Recorded information:
=== Section Start ===
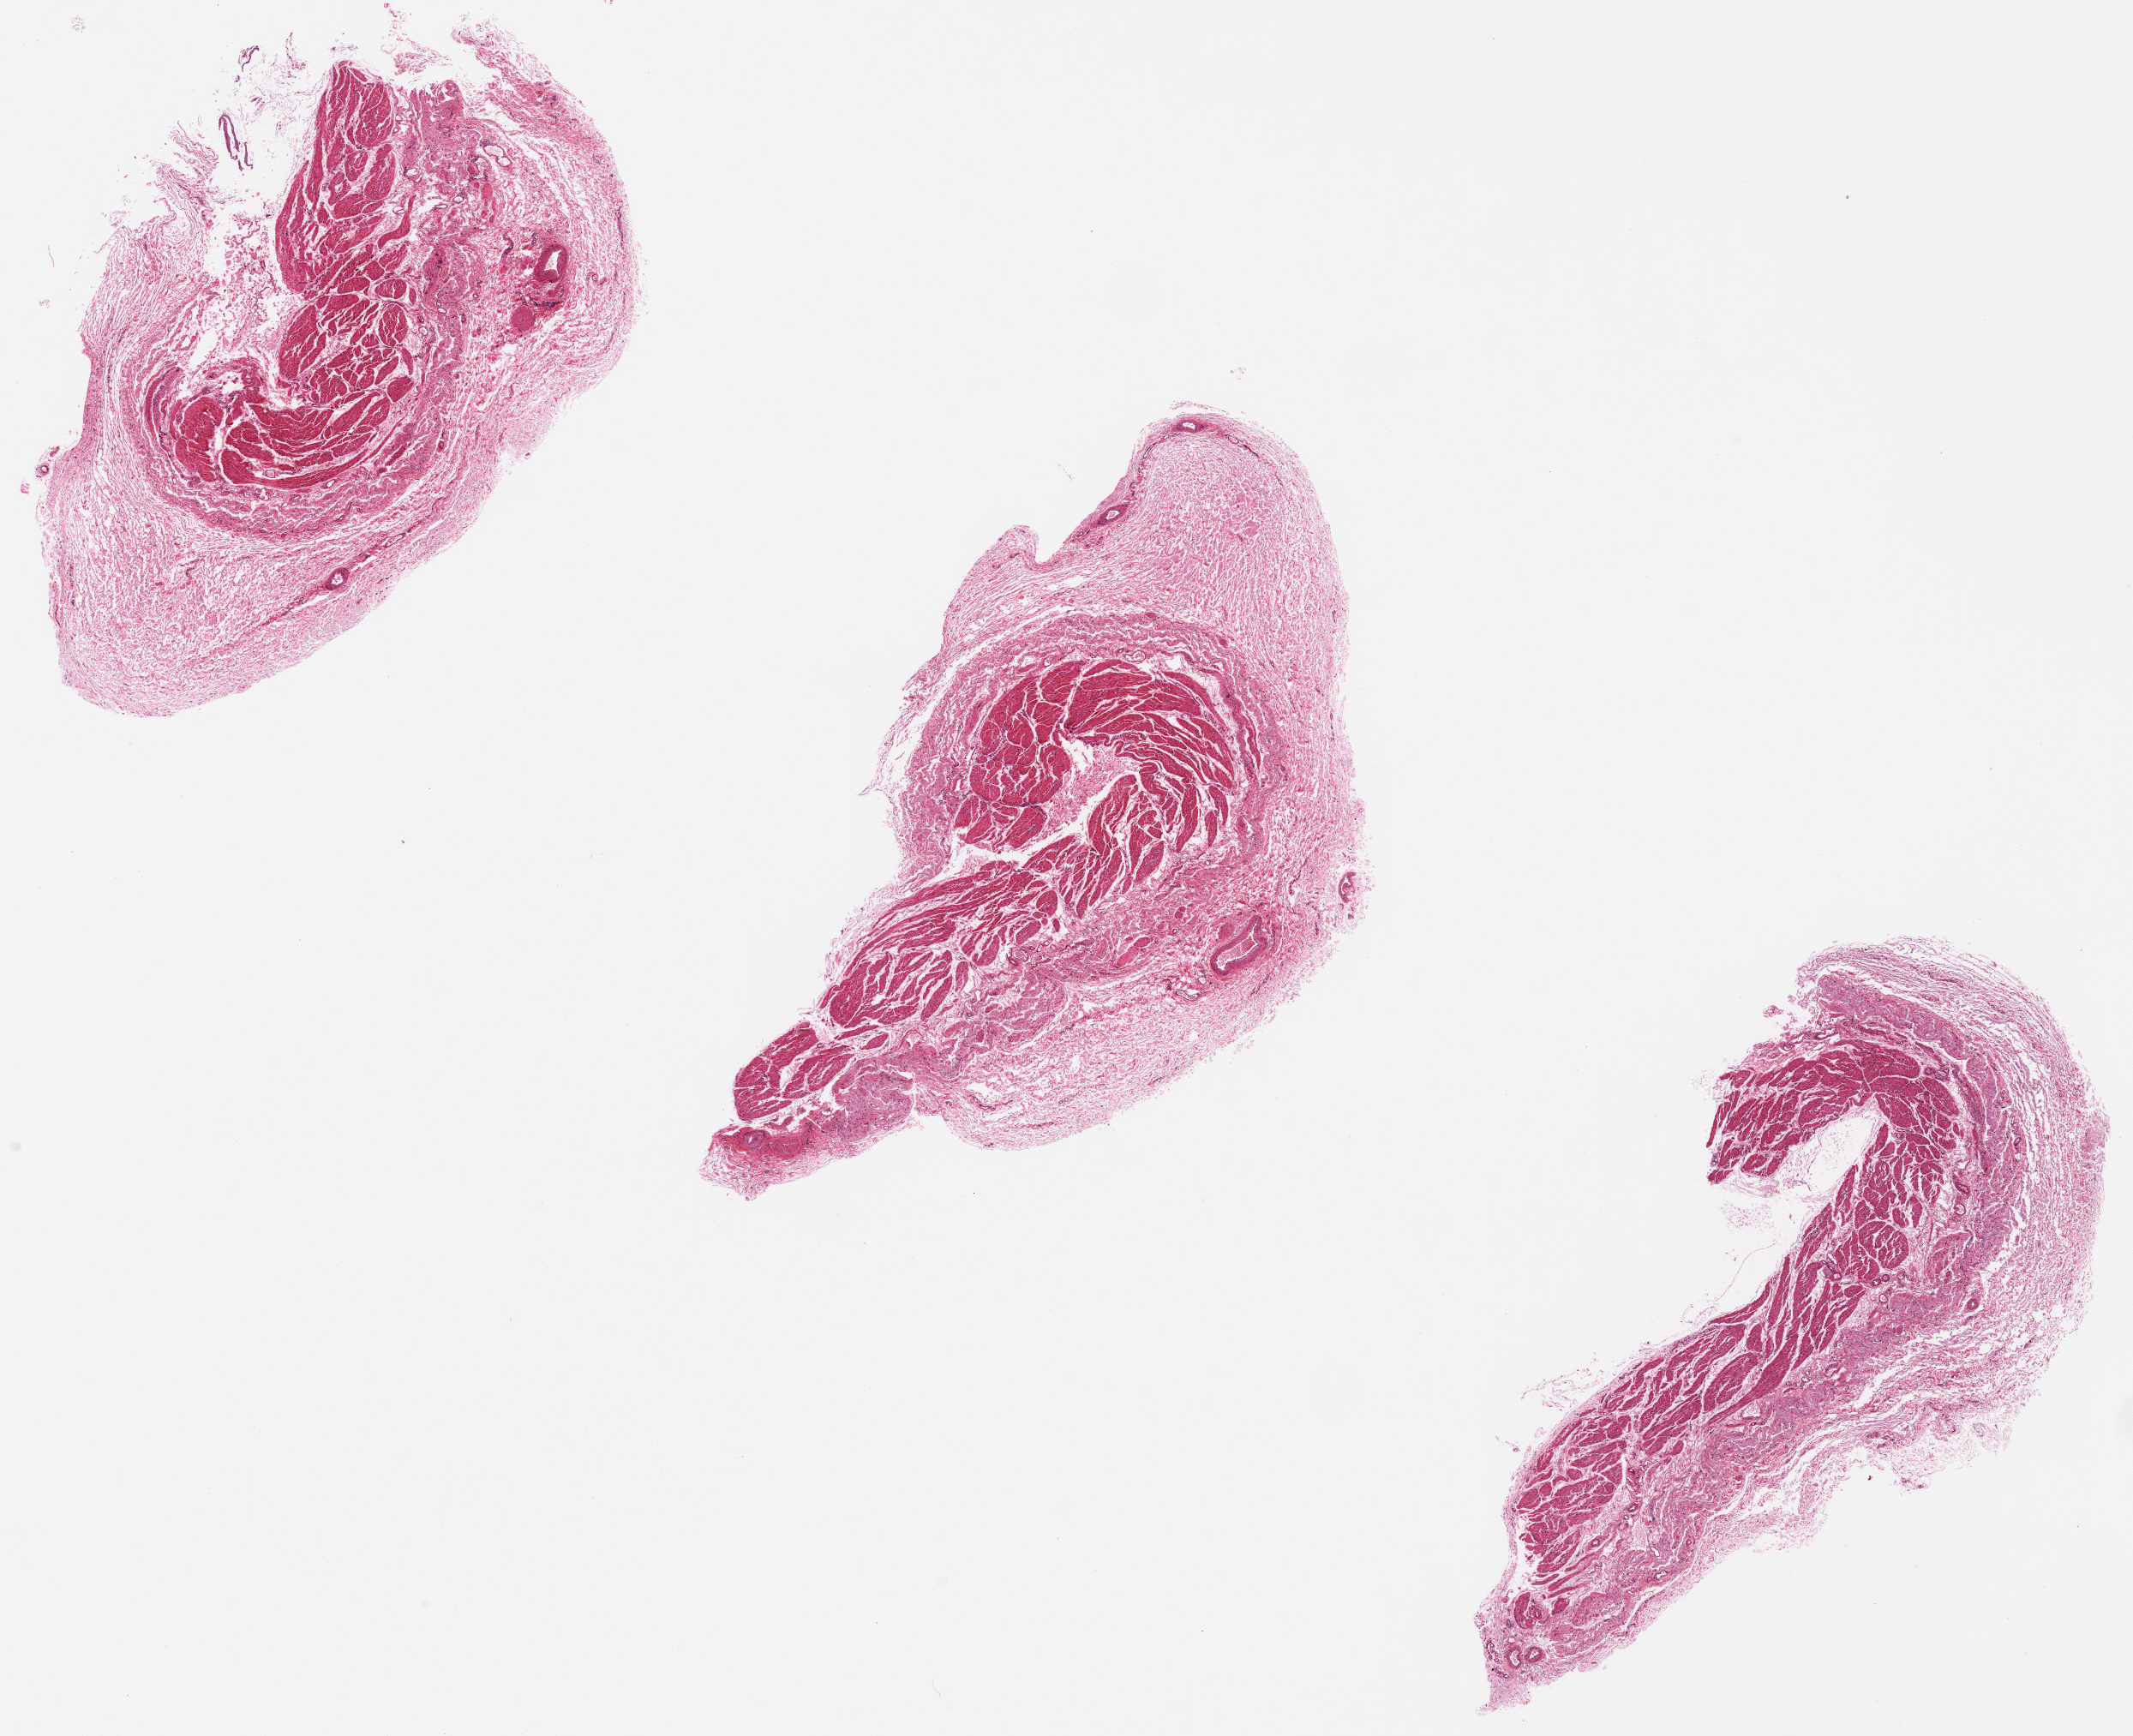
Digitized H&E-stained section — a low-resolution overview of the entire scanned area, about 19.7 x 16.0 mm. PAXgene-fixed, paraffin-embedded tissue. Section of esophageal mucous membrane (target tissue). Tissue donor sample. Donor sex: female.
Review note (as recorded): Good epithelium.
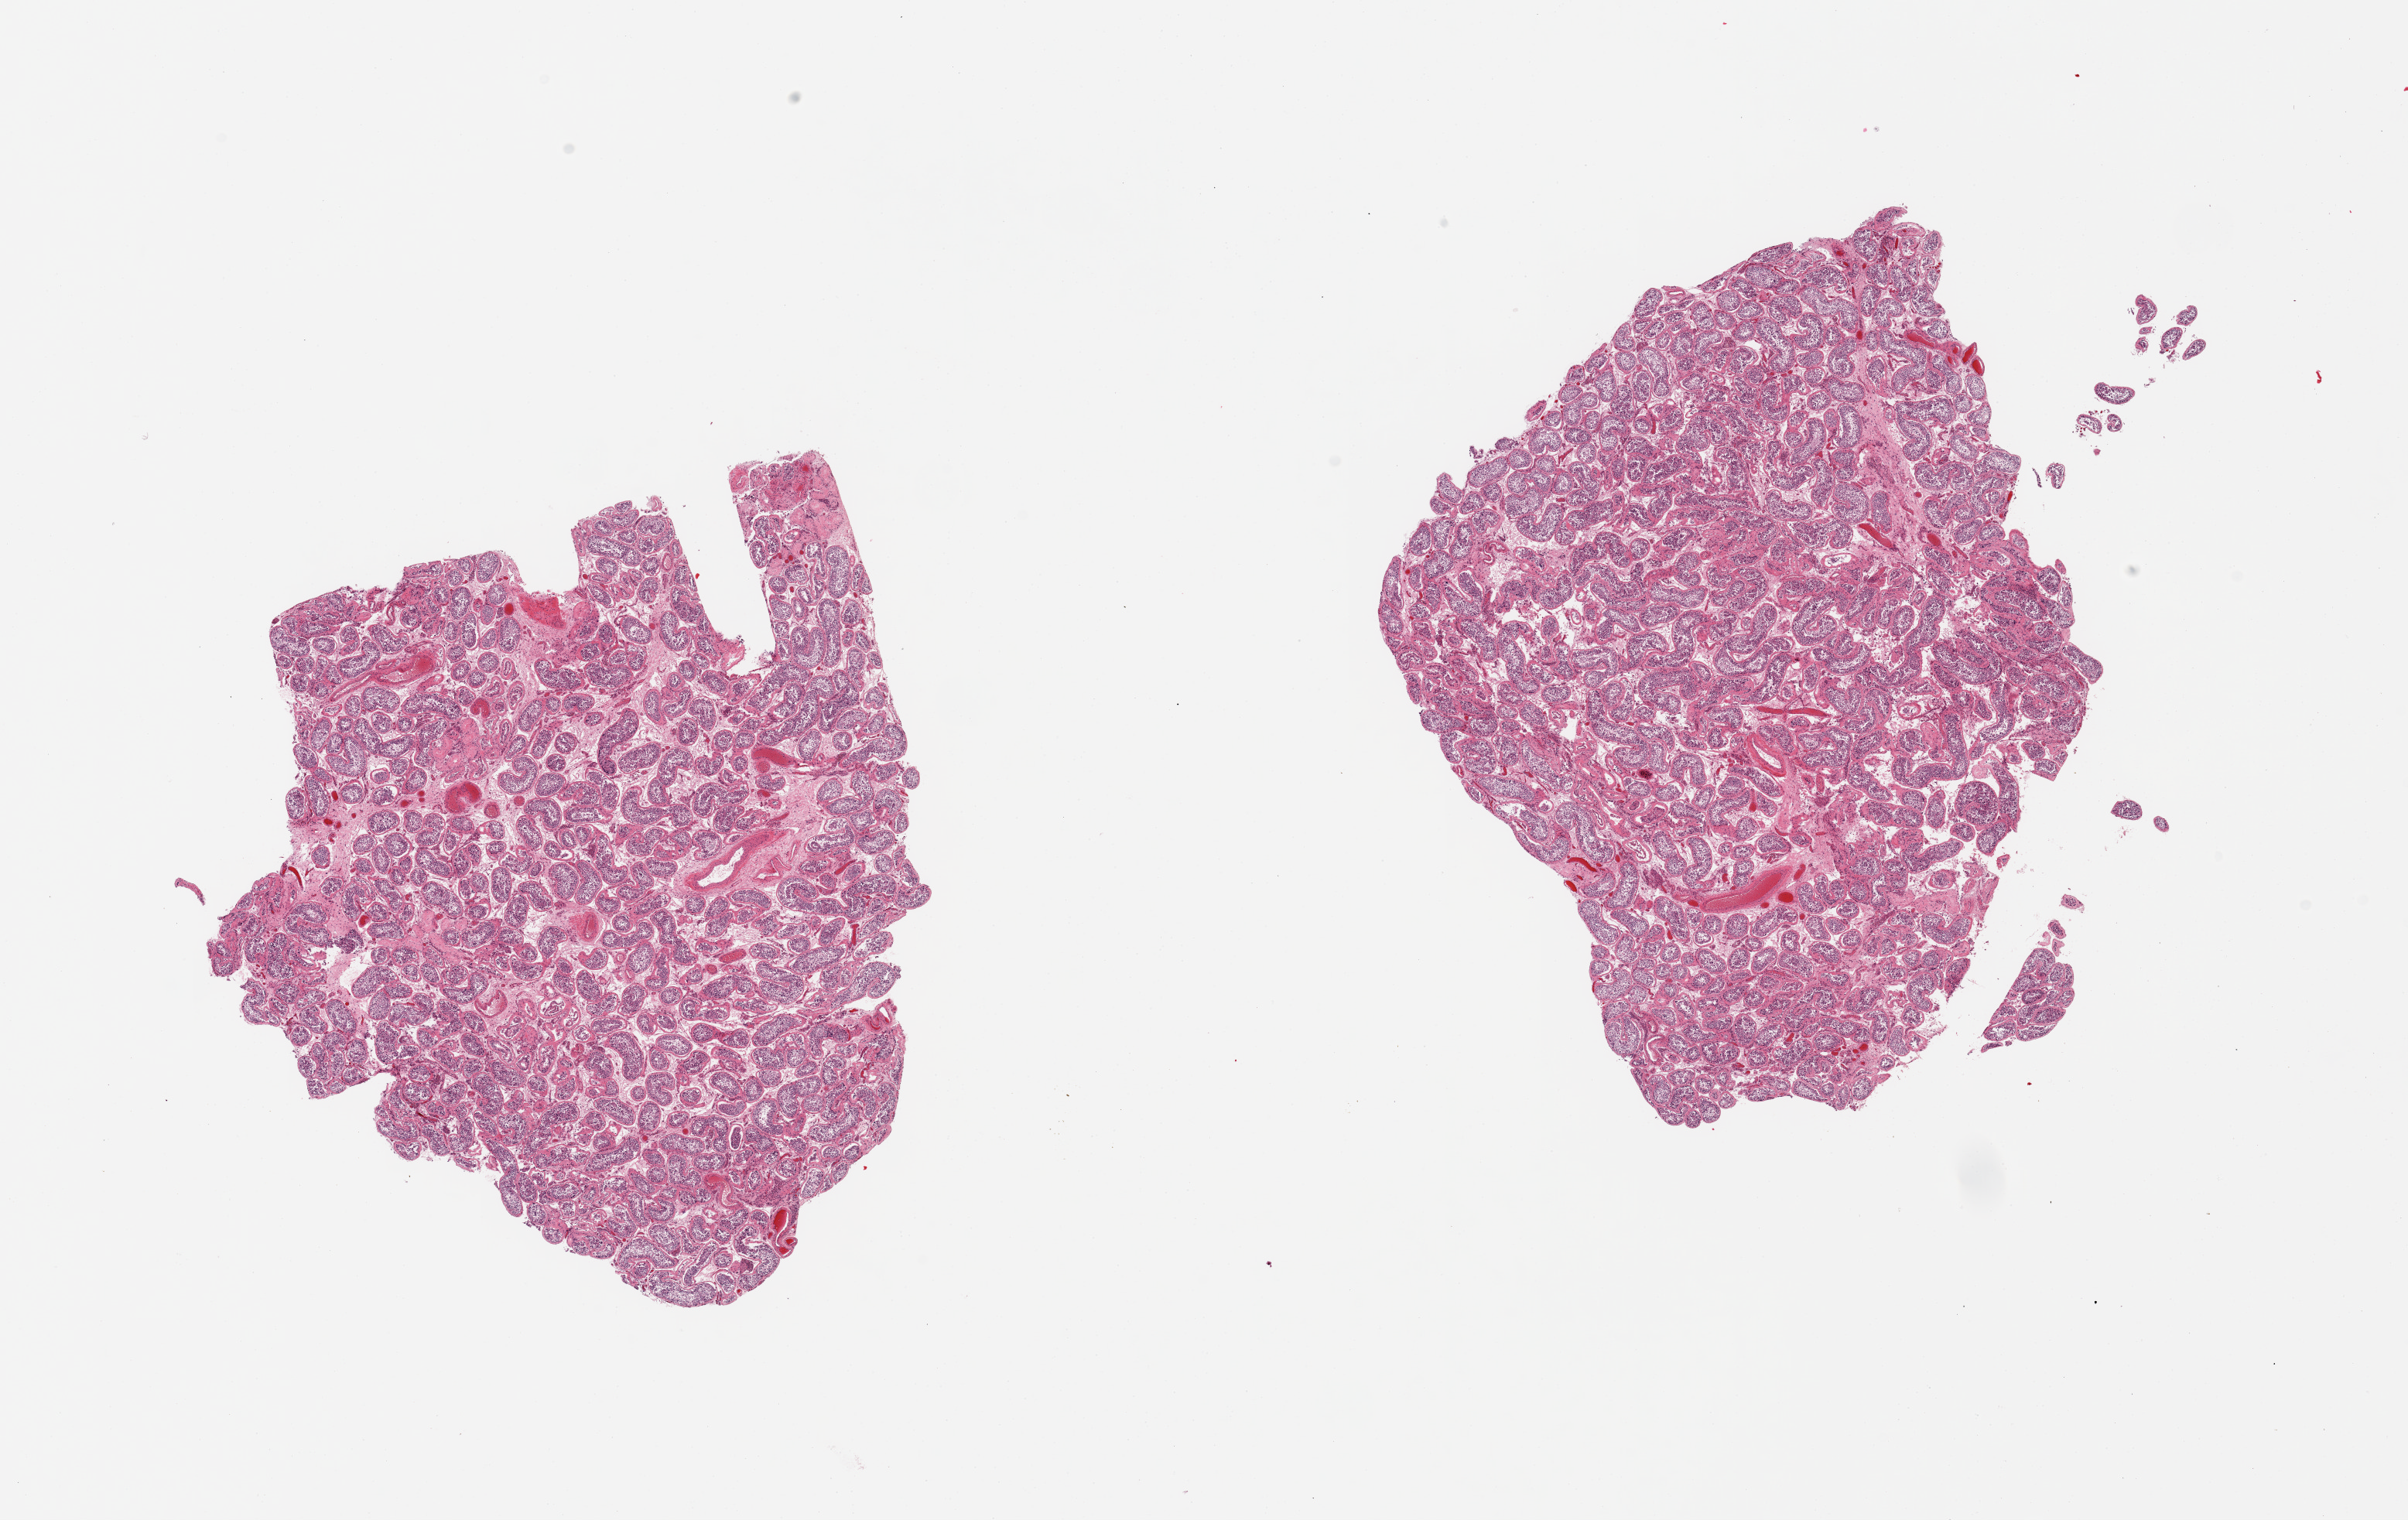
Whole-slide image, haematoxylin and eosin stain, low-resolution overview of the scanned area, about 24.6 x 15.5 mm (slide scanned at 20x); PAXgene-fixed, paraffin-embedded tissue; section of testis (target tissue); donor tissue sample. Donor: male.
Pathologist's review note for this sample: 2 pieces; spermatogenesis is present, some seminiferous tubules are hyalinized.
=== Section End ===
Exercise description:
Nothing but the lines from the one that contains "Whole-slide image, haematoxylin" to the end of the listing should be given again, each exactly as it appears.

Task response:
Whole-slide image, haematoxylin and eosin stain, low-resolution overview of the scanned area, about 24.6 x 15.5 mm (slide scanned at 20x); PAXgene-fixed, paraffin-embedded tissue; section of testis (target tissue); donor tissue sample. Donor: male.
Pathologist's review note for this sample: 2 pieces; spermatogenesis is present, some seminiferous tubules are hyalinized.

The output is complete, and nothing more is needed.